::: Extract provided
This is particularly useful when you want a clean sub-sequence of a larger edit — a scene, a passage, a selects section — without manually copying and pasting clips into a new timeline. Set your In/Out marks, pick a track, and click the button. Clipper does the rest.
How to use it
- In Resolve, press I and O to set In and Out marks around the clips you want to capture.
- In Clipper, switch the Range mode to In/Out Range and click ↺ From Timeline to import the marks. Confirm the clip count looks right in the preview.
- Choose your destination bin (or create a new one with + New Bin).
- Set any options you want — Preserve Clip Markers, Preserve Timeline Order, or Video Only.
- Click ⊡ Clip from Range. Clipper builds the sequence and places it in the bin.
The footer buttons — ⊡ Clip from Range (left) assembles a sequence; ▶ Create All Clips (right) creates individual subclips.
What gets created
Clipper creates a new DaVinci Resolve timeline — named after your current timeline with a timestamp suffix — and places it in the destination bin. The clips appear on the timeline in the same left-to-right order they were on the source track, with their original source media and in/out points intact.
::::::
::: Given material
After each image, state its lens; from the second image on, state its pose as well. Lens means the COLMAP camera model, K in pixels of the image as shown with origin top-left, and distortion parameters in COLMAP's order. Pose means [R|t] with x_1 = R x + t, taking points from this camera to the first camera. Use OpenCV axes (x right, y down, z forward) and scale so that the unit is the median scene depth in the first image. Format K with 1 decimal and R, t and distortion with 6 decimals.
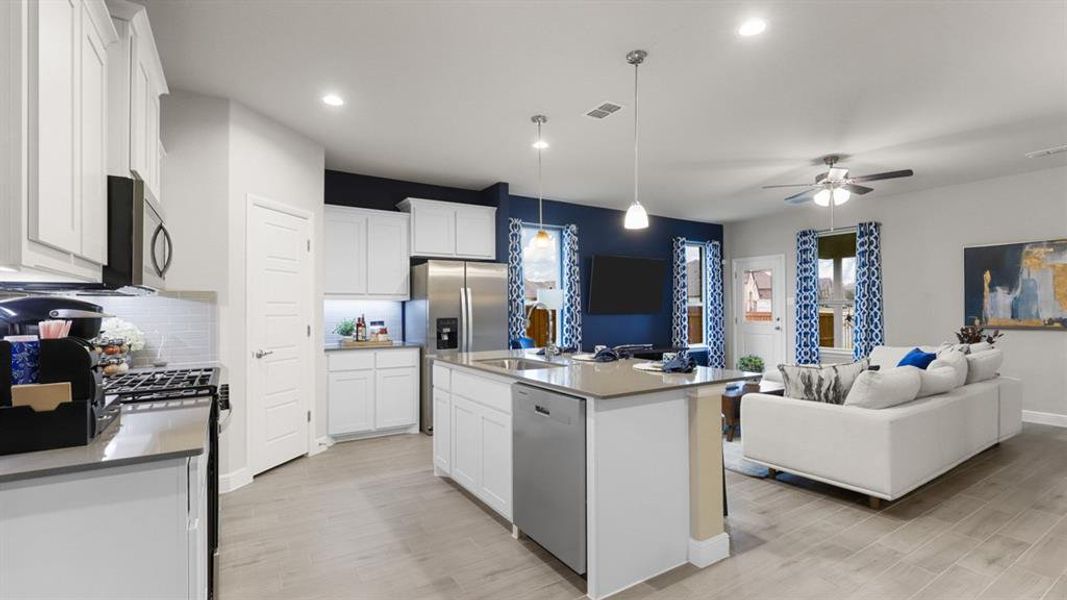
lens RADIAL K [[483.7, 0, 535.8], [0, 483.7, 303.6], [0, 0, 1]] dist [0.002331, -0.000688]
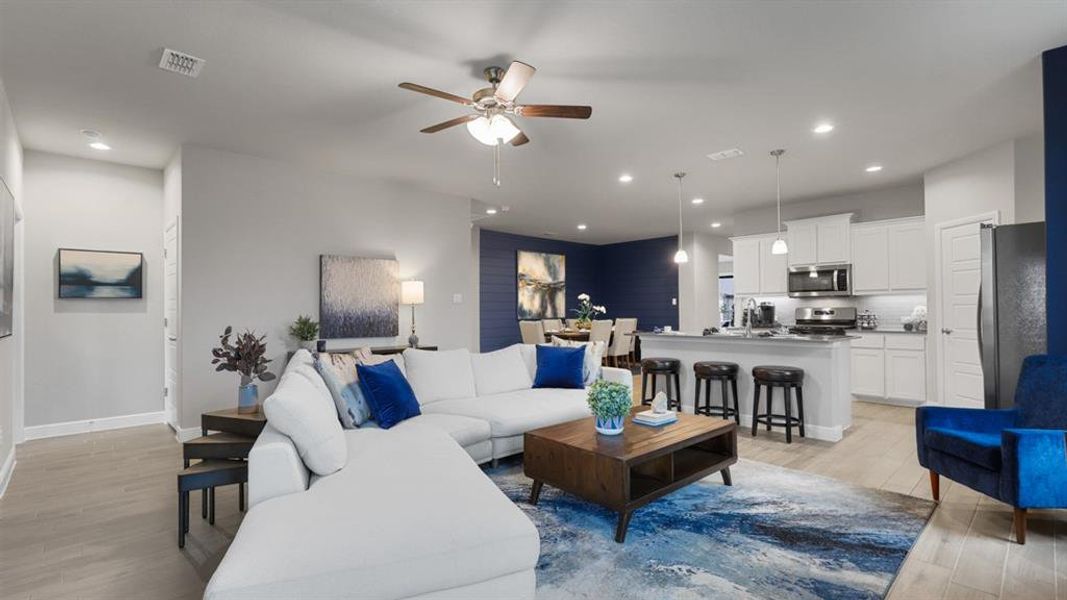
lens RADIAL K [[483.7, 0, 532.7], [0, 483.7, 301.1], [0, 0, 1]] dist [0.002331, -0.000688]
pose [[-0.983203, 0.006342, -0.182403, 0.587220], [0.011449, 0.999571, -0.026957, 0.025663], [0.182154, -0.028593, -0.982854, 1.419453]]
::::::
(What you will do): Rewrite the Clipper guide between "- Set any options" and "creates individual subclips.", inclusive, swapping "Preserve Timeline Order" for "Keep Timeline Order".

(Expected answer):
- Set any options you want — Preserve Clip Markers, Keep Timeline Order, or Video Only.
- Click ⊡ Clip from Range. Clipper builds the sequence and places it in the bin.
The footer buttons — ⊡ Clip from Range (left) assembles a sequence; ▶ Create All Clips (right) creates individual subclips.